Your task is to transcribe the entries below exactly, beginning with the line containing "(544, 788) none" and ending with the final line, and to add nothing else.
*** Opening of Material for the task ***
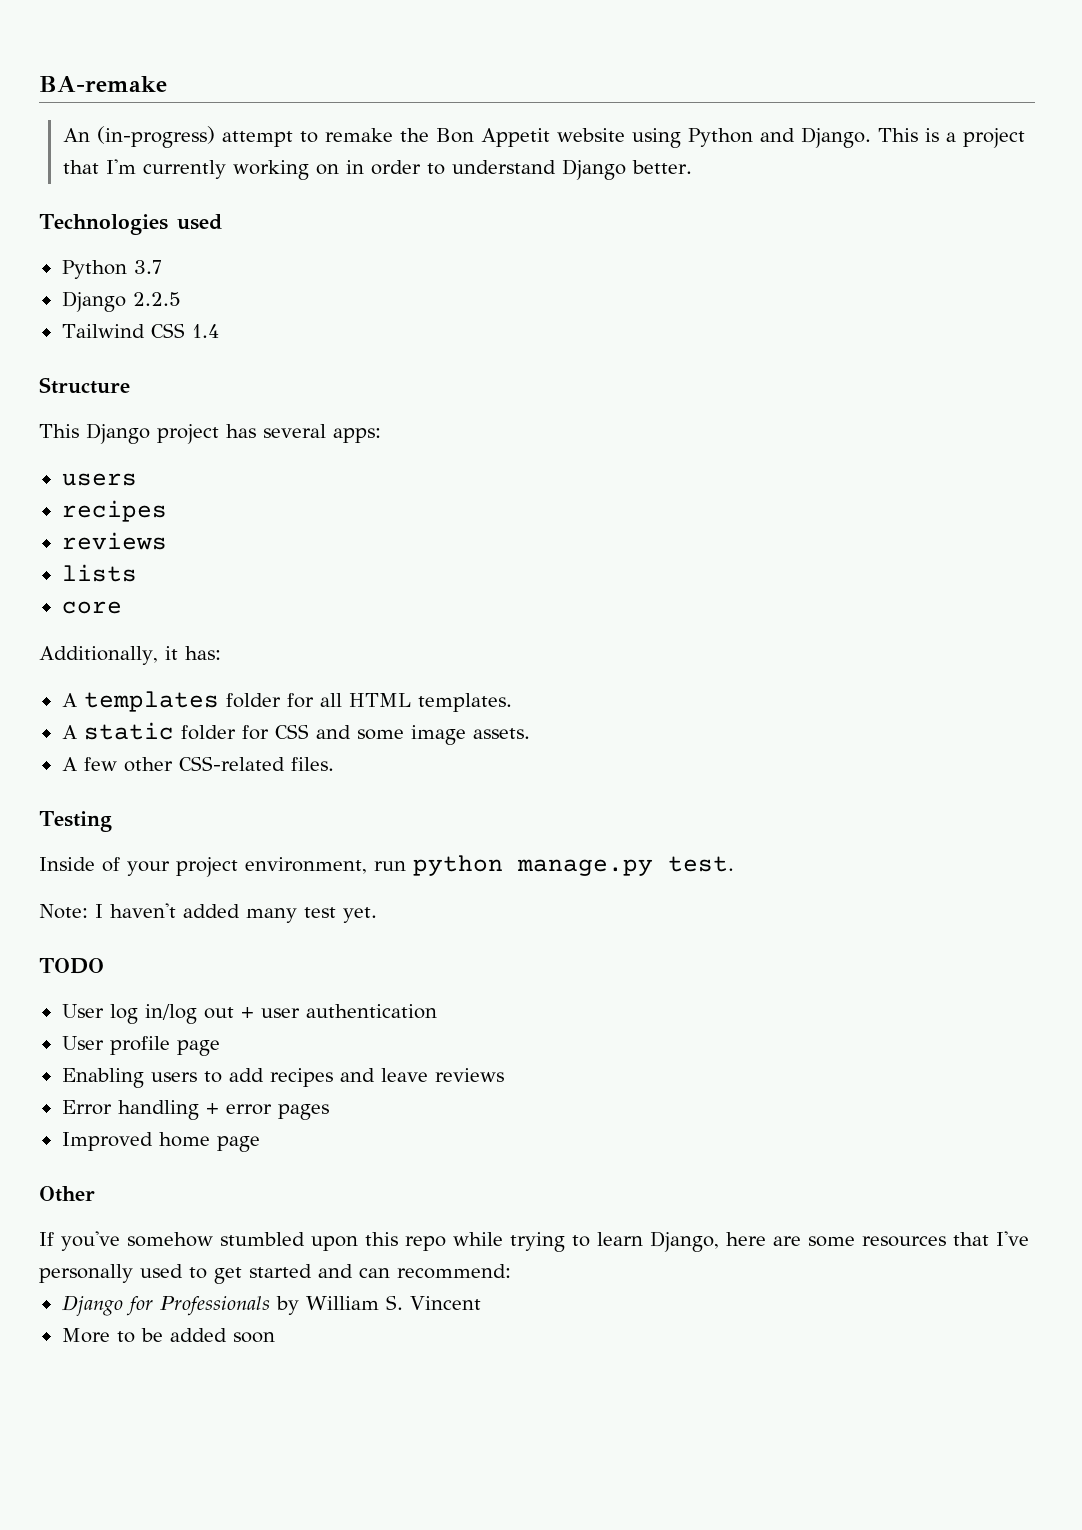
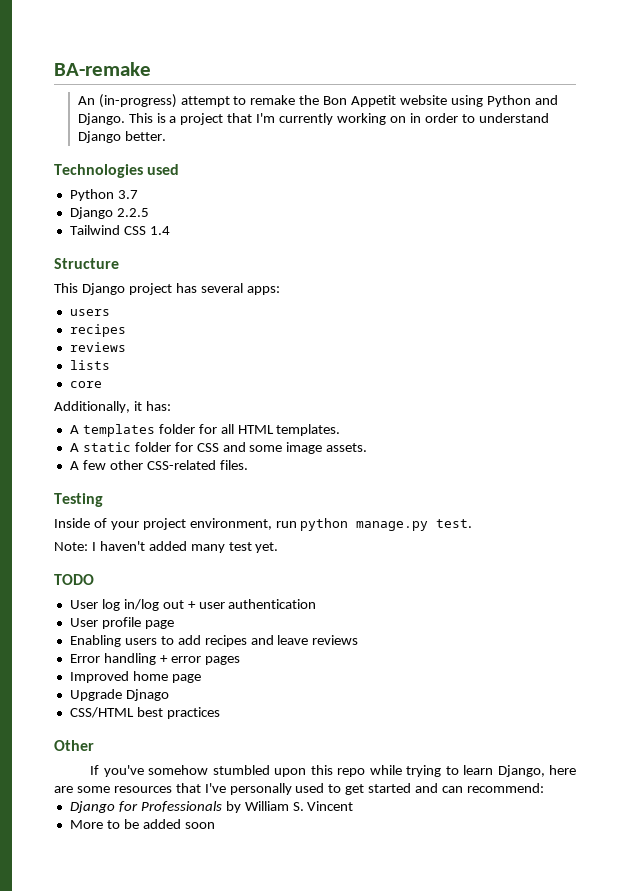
(260, 1144) none -> [69,689,169,701] [69,707,220,719] // Upgrade Djnago // CSS/HTML best practices

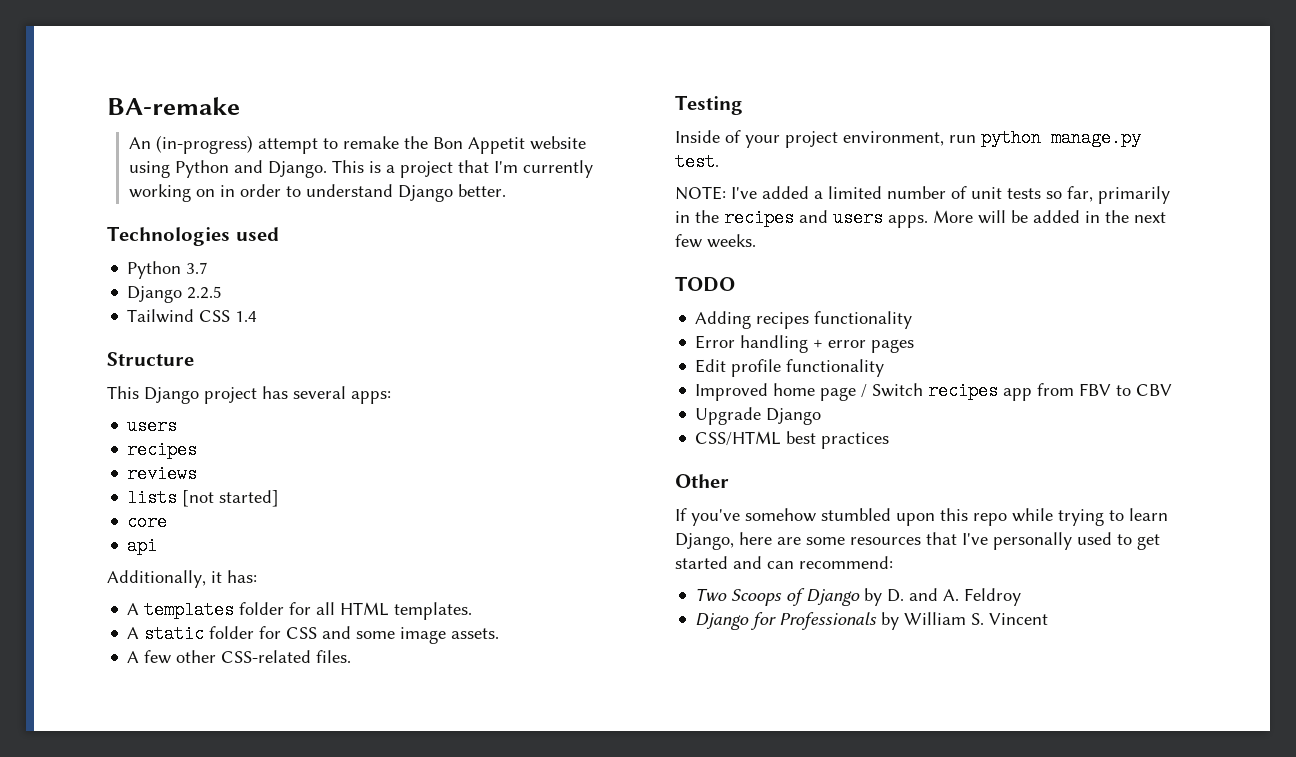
(110, 365) none -> [182,490,280,507] [not started]
(102, 384) none -> [127,537,158,555] // api
[54,541,279,553] [54,574,94,585] [69,599,317,611] [69,617,174,629] [69,635,359,647] Note: I haven't added many test yet. // TODO // User log in/log out + user authentication // User profile page // Enabling users to add recipes and leave reviews -> [675,186,1170,204] [675,209,1166,228] [675,234,756,248] [675,276,735,292] [695,311,913,329] NOTE: I've added a limited number of unit tests so far, primarily in the recipes and users apps. More will be added in the next few weeks. // TODO // Adding recipes functionality
(240, 660) none -> [695,359,885,377] // Edit profile functionality
(201, 678) none -> [861,382,1173,401] / Switch recipes app from FBV to CBV
[125,689,169,701] Djnago -> [766,408,822,425] Django
(544, 788) none -> [695,588,1022,606] // Two Scoops of Django by D. and A. Feldroy
[69,819,215,829] // More to be added soon -> (1049, 619) none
*** Close of Material for the task ***
Solution to this exercise:
(544, 788) none -> [695,588,1022,606] // Two Scoops of Django by D. and A. Feldroy
[69,819,215,829] // More to be added soon -> (1049, 619) none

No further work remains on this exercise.